In a keynote at the Open Compute Platform (OCP) Summit last week (March 14, 2019), Microsoft Azure hardware-infrastructure general manager Kushagra Vaid said data-center owners face a problem with a massive predicted expansion in demand for storage with which the hardware makers cannot keep pace. He cited a study by analyst firm IDC that projected users’ storage needs worldwide to be some 175 zettabytes (ZB) by 2025. The same study claimed the likely capacity available would be a fraction of that, at just 5ZB.
“If you can’t store all that data, you have to drop some of the data,” Vaid warned. “The other way is to be more efficient at data management and data storage.”
Better compression is one way forward, Vaid argued as he introduced the company’s Project Zipline, which is focused on unstructured textual data that cloud servers are expected to process. “This compression standard was designed to take into account a complete system stack. It is targeted for both legacy and modern datasets,” he said, pointing to server logs as being examples of legacy datasets and modern datasets being represented by IoT telemetry.
Image Microsoft examples of compression ratios for the Zipline XP10 algorithm
Vaid claimed the Zipline algorithm stands out because it “hits the three important vectors: high compression ratio; high bandwidth; and low latency while you compress and return data. It opens up a whole new world of where we can use [compression] technology.” He showed several examples of “cloud datasets” that were compressed by 92 per cent or more using the algorithm.

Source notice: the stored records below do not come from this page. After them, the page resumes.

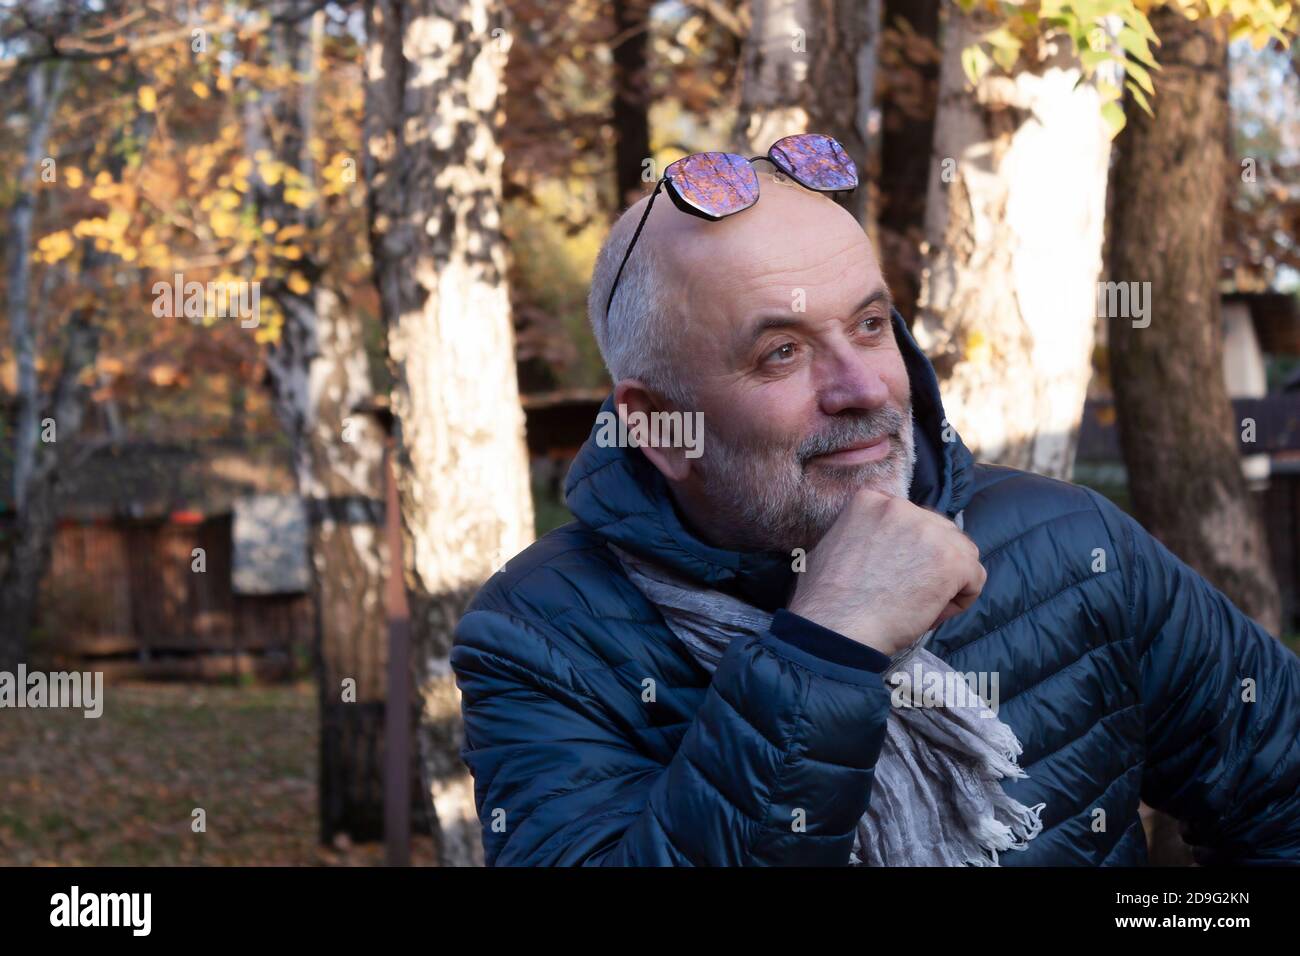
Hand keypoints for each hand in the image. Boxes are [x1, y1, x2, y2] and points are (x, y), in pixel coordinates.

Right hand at [787, 488, 985, 656]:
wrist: (835, 628)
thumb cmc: (825, 599)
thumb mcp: (834, 543)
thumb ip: (863, 532)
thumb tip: (886, 542)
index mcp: (870, 499)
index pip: (909, 517)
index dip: (906, 548)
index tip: (894, 572)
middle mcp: (902, 507)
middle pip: (938, 530)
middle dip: (930, 560)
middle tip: (909, 591)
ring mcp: (929, 531)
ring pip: (961, 551)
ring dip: (948, 577)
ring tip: (920, 604)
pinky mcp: (951, 560)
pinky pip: (975, 577)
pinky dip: (960, 599)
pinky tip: (932, 612)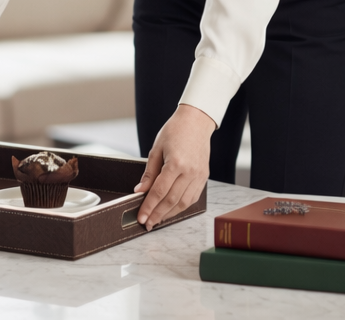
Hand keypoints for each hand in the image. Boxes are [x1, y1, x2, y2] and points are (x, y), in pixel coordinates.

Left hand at [135, 104, 216, 229]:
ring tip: (157, 220)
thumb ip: (149, 172)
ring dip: (169, 214)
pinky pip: (193, 197)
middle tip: (147, 223)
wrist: (196, 121)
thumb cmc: (174, 131)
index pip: (159, 191)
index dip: (149, 206)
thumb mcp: (156, 148)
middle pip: (171, 200)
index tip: (141, 217)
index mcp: (176, 163)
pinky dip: (182, 206)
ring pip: (184, 203)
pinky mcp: (204, 177)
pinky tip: (172, 210)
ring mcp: (199, 176)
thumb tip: (140, 191)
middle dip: (157, 214)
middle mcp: (189, 172)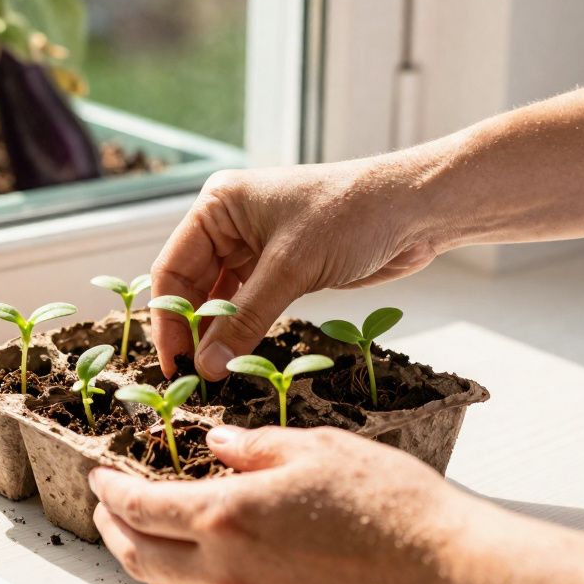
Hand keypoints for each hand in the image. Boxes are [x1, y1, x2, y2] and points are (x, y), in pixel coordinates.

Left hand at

In order to make the movement of Zipline-compressed data between data centers realistic and to offload the processing from server CPUs, the company decided to make it easy to implement the algorithm by both open-sourcing the source code and an example RTL implementation. “This is what excites me the most. We are setting a precedent by contributing complete RTL. I hope other companies will follow,” he claimed. However, open-source hardware contributions from computing vendors date back to Sun Microsystems’ decision to contribute a Sparc processor design in the mid-2000s.
Microsoft sees hardware implementation as important. Vaid explained: “There were several things we did to get high bandwidth and low latency: they are all encapsulated in that RTL implementation. It makes it seamless and frictionless to integrate this into silicon products.”
Vaid pointed to solid-state drives (SSDs), IoT devices and “even cloud CPUs” as possible recipients for the Zipline hardware-compression engine. The XP10 algorithm is derived from Huffman encoding. The RTL supports compression and decompression not just for the XP10 algorithm but for Zlib and Gzip as well. The RTL and source code are offered under the MIT license. Future releases will include additional RTL, an RTL test harness, and an XP10 SW library.